The families honored at the luncheon are:
Tom and Teresa Bever, Fort Collins - certified by Larimer County
Tom and Teresa are like many Colorado families – they love to stay active outside. After marrying five years ago, the couple decided they wanted to make a difference for kids in their community so they became foster parents. Now, Tom, Teresa and her three sons from a previous relationship spend their weekends skiing and mountain biking with the children for whom they provide a temporary safe home. "Seeing young people learn a new skill, face a fear or try something they've never done before is one of the best parts of fostering," shared Teresa. Although it's fun, Tom and Teresa know it's temporary. They try to develop a co-parenting relationship with the children's biological parents to support reunification and stability for the young people in their home.

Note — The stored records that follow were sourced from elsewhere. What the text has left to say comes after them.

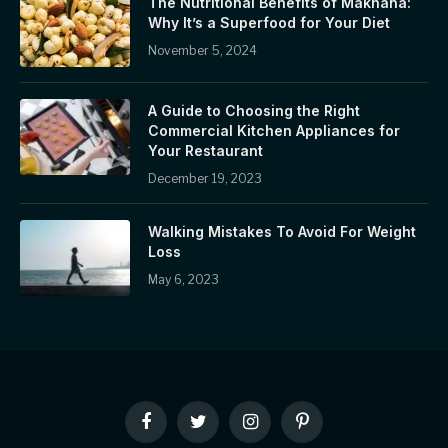
The Nutritional Benefits of Makhana:
Why It’s a Superfood for Your Diet
November 5, 2024
A Guide to Choosing the Right
Commercial Kitchen Appliances for
Your Restaurant
December 19, 2023
Walking Mistakes To Avoid For Weight
Loss
May 6, 2023
Facebook
Twitter
Instagram
Pinterest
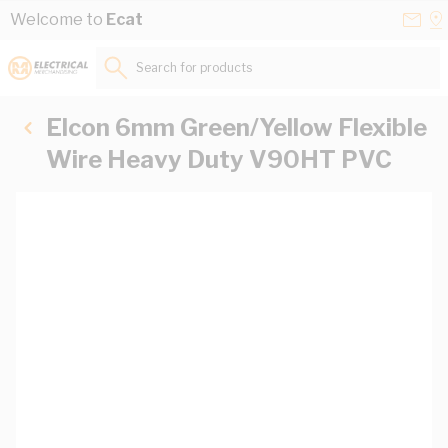
Skip to Content
Conta
Se
Welcome to
Ecat
Us
a
St
Search for products...
Elcon 6mm Green/Yellow Flexible
Wire Heavy Duty V90HT PVC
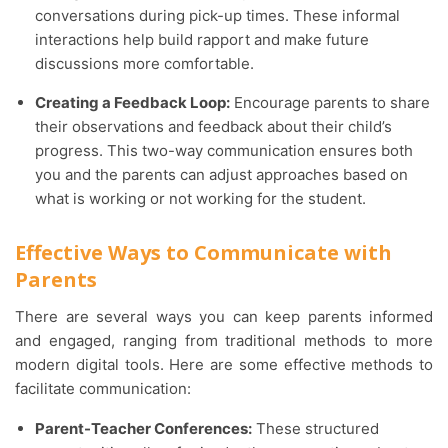
conversations during pick-up times. These informal
interactions help build rapport and make future
discussions more comfortable.
Creating a Feedback Loop:
Encourage parents to share
their observations and feedback about their child’s
progress. This two-way communication ensures both
you and the parents can adjust approaches based on
what is working or not working for the student.
Effective Ways to Communicate with
Parents
There are several ways you can keep parents informed
and engaged, ranging from traditional methods to more
modern digital tools. Here are some effective methods to
facilitate communication:
Parent-Teacher Conferences:
These structured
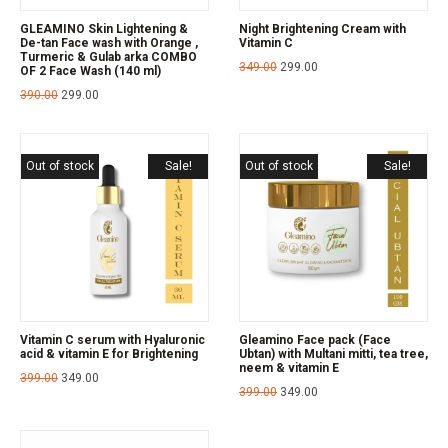
GLEAMINO Skin Lightening &
Night Brightening Cream with
De-tan Face wash with Orange ,
Vitamin C
Turmeric & Gulab arka COMBO
349.00
299.00
OF 2 Face Wash (140 ml)
390.00
299.00
Out of stock
Sale!
Out of stock
Sale!
Vitamin C serum with Hyaluronic
Gleamino Face pack (Face
acid & vitamin E for Brightening
Ubtan) with Multani mitti, tea tree,
neem & vitamin E
399.00
349.00
399.00
349.00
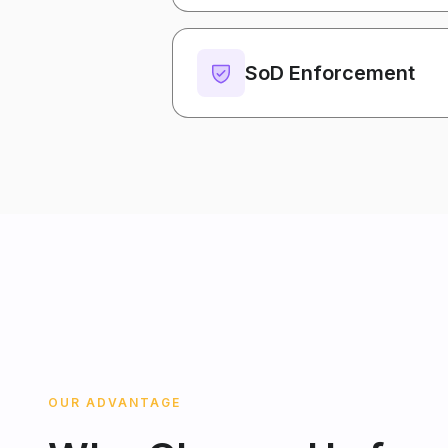
SoD Enforcement
OUR ADVANTAGE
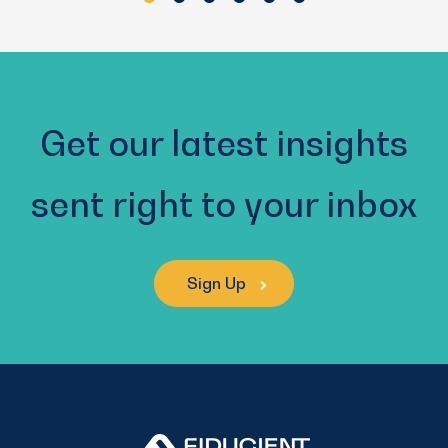
Get our latest insights
sent right to your inbox
Sign Up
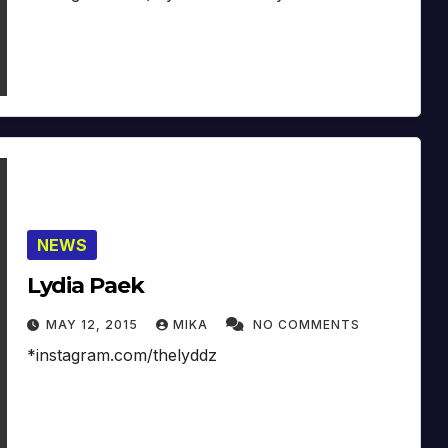
NEWS
Lydia Paek
MAY 12, 2015
MIKA
NO COMMENTS
*instagram.com/thelyddz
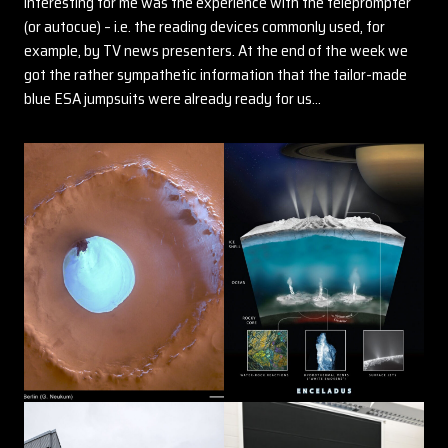
interesting for me was the experience with the teleprompter
(or autocue) – i.e. the reading devices commonly used, for
example, by TV news presenters. At the end of the week we
got the rather sympathetic information that the tailor-made
blue ESA jumpsuits were already ready for us…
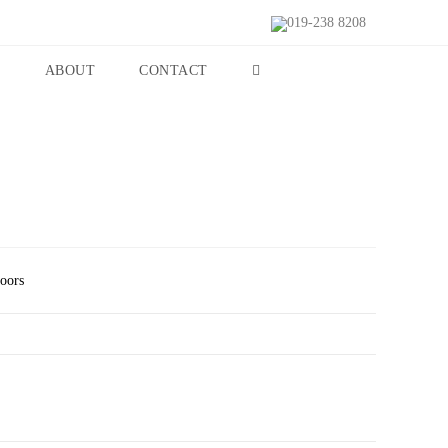
019-238 8208
S
ABOUT
CONTACT
Doors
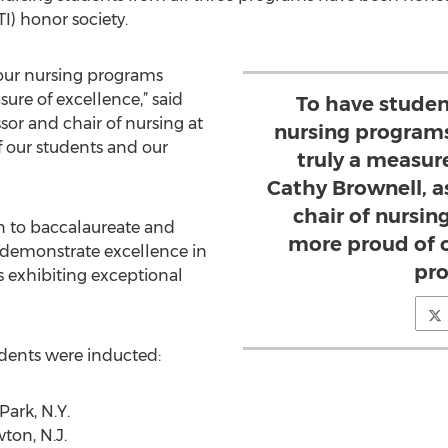
I) honor society.
 our nursing programs
sure of excellence,” said
To have studen
sor and chair of nursing at
nursing programs
f our students and our
truly a measure
Cathy Brownell, a
chair of nursing
n to baccalaureate and
more proud of 
demonstrate excellence in
pro
s exhibiting exceptional
dents were inducted:
ark, N.Y.
ton, N.J.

Wendy Bryner, Fort Collins - certified by Lutheran Family Services
Wendy has been a foster parent in Fort Collins for more than 11 years. She began caring for teen girls who were planning to emancipate. For the past three years she has been involved in the Unaccompanied Refugee Minor program, providing a family for young people who need sanctuary, safety and stability. Wendy's professional experience in social work and treatment has helped her care for youth in foster care. However, it's her support system that has kept her going. She shares the joys – and occasional lows - of foster parenting with her three daughters and her partner.
Mike and Ramona Evans, Denver - certified by Nightlight Christian Adoptions
After their five kids left for college, Mike and Ramona gave up their home in the suburbs to move to one of Denver's trendy neighborhoods. A few years later, these empty nesters decided they had more to give. Their faith called them to become foster parents. They are currently caring for a teenage girl who they plan to adopt. Raising kids in the city is different than in the suburbs, but one thing remains constant – the need for stability, safety and parents who nurture a child's innate talents.
Melody Frey, Grand Junction - certified by Whimspire
After overcoming challenges of her own during her teen years, Melody knew she wanted to do the same for teens. Rather than wait for a partner or the "right time," Melody jumped right in to foster parenting on her own. Not only does she accept teens for who they are, she affirms and celebrates each of their unique identities. Her home is a safe space for teens to deal with their past experiences, learn how to cope and move forward and to enjoy being kids. She is currently fostering two teens, one who will reunify with their biological family soon and another who Melody plans to adopt.
Morgan Norling and Whitney Wehrkamp, Colorado Springs - certified by Griffith Centers for Children, Chins Up
Morgan and Whitney knew they wanted a family, but they weren't sure how they would go about it. They decided to become foster parents because it gives them a path toward growing their family and the opportunity to help children and families in their community. Working together as a team, they have been able to balance therapy appointments, visitations, trauma-related behaviors and doctor appointments for many children – at one point caring for seven children all younger than five.